Task description | Reproduce the following entries exactly, leaving nothing out.

Material supplied |
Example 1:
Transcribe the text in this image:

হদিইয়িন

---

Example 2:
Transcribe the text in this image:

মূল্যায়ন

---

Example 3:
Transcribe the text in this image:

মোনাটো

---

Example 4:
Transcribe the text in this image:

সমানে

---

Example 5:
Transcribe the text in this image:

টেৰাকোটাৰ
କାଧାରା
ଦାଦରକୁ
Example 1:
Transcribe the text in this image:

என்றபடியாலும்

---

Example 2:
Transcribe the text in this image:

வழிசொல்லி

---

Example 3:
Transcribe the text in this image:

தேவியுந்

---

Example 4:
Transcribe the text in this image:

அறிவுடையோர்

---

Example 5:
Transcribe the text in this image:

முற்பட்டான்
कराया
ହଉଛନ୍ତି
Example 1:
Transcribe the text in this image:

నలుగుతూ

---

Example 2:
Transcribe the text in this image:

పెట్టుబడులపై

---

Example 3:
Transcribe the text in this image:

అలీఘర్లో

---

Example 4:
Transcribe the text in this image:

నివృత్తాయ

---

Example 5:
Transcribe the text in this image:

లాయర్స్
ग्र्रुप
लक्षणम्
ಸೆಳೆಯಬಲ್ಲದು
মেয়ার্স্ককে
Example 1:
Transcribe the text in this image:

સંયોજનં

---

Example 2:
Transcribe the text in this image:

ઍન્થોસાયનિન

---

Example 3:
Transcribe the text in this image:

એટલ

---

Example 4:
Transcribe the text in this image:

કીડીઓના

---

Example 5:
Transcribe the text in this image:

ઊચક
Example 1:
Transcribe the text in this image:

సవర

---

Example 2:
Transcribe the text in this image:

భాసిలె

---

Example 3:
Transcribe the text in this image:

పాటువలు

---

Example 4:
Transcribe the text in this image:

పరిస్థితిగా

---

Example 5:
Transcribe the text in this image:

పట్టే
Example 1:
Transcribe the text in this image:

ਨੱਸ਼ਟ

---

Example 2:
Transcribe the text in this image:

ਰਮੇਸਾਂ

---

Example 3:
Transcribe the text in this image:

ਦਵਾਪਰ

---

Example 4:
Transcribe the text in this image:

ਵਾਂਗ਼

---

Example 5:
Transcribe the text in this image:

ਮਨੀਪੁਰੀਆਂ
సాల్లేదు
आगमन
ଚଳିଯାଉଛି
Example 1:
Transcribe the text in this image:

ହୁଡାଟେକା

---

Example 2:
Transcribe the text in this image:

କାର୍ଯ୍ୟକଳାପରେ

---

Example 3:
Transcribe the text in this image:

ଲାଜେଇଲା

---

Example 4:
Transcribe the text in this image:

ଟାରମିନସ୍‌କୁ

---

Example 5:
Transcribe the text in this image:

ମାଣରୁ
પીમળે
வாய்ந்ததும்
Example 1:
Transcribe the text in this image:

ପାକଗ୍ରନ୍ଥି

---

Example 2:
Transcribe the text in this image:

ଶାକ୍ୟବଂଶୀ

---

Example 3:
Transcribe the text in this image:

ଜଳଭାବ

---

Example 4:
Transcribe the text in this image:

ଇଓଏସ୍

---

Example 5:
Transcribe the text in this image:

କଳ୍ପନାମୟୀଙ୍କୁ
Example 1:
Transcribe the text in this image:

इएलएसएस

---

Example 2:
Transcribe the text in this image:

Written response |
Example 1:
Transcribe the text in this image:

হদিইয়িন

---

Example 2:
Transcribe the text in this image:

মূল্যায়ন

---

Example 3:
Transcribe the text in this image:

মোনাটো

---

Example 4:
Transcribe the text in this image:

সমানে

---

Example 5:
Transcribe the text in this image:

টেৰাকোটাৰ
କାଧାରା
ଦାଦରକୁ
Example 1:
Transcribe the text in this image:

என்றபடியாலும்

---

Example 2:
Transcribe the text in this image:

வழிசொல்லி

---

Example 3:
Transcribe the text in this image:

தேவியுந்

---

Example 4:
Transcribe the text in this image:

அறிவுடையோர்

---

Example 5:
Transcribe the text in this image:

முற்பட்டான்
कराया
ହଉଛନ୍ତି
Example 1:
Transcribe the text in this image:

నలుగుతూ

---

Example 2:
Transcribe the text in this image:

పెట్టుబడులపై

---

Example 3:
Transcribe the text in this image:

అలీఘర్లో

---

Example 4:
Transcribe the text in this image:

నివృత్తాయ

---

Example 5:
Transcribe the text in this image:

లాయర్స్
ग्र्रुप
लक्षणम्
ಸೆಳೆಯಬಲ್ಲದು
মেয়ার্স্ককে
Example 1:
Transcribe the text in this image:

સંયોજનં

---

Example 2:
Transcribe the text in this image:

ઍન્થોસાયનિન

---

Example 3:
Transcribe the text in this image:

એટલ

---

Example 4:
Transcribe the text in this image:

કીડીઓના

---

Example 5:
Transcribe the text in this image:

ઊચક
Example 1:
Transcribe the text in this image:

సవర

---

Example 2:
Transcribe the text in this image:

భాసిలె

---

Example 3:
Transcribe the text in this image:

పాటువలు

---

Example 4:
Transcribe the text in this image:

పరిస్థితిగా

---

Example 5:
Transcribe the text in this image:

పట్టే
Example 1:
Transcribe the text in this image:

ਨੱਸ਼ਟ

---

Example 2:
Transcribe the text in this image:

ਰਮੇਸਾਂ

---

Example 3:
Transcribe the text in this image:

ਦਵਾਪਰ

---

Example 4:
Transcribe the text in this image:

ਵਾਂਗ਼

---

Example 5:
Transcribe the text in this image:

ਮਨੀਪੁਰੀਆਂ
సాల్లేదు
आगमन
ଚଳିଯାଉଛି
Example 1:
Transcribe the text in this image:

ହୁଡାଟେକା

---

Example 2:
Transcribe the text in this image:

କାର୍ଯ୍ୟକଳାପରେ

---

Example 3:
Transcribe the text in this image:

ଲାଜେଇଲା

---

Example 4:
Transcribe the text in this image:

ଟାରମିନସ୍‌କୁ

---

Example 5:
Transcribe the text in this image:

ମାଣରୁ
પીમળે
வாய்ந்ததும்
Example 1:
Transcribe the text in this image:

ପାକଗ୍ରନ୍ଥି

---

Example 2:
Transcribe the text in this image:

ଶାକ୍ୟବଂଶୀ

---

Example 3:
Transcribe the text in this image:

ଜଳଭାବ

---

Example 4:
Transcribe the text in this image:

ଇଓଏସ୍

---

Example 5:
Transcribe the text in this image:

କଳ୍ପନାମୟୀଙ୍କୁ
Example 1:
Transcribe the text in this image:

इएलएसएस

---

Example 2:
Transcribe the text in this image:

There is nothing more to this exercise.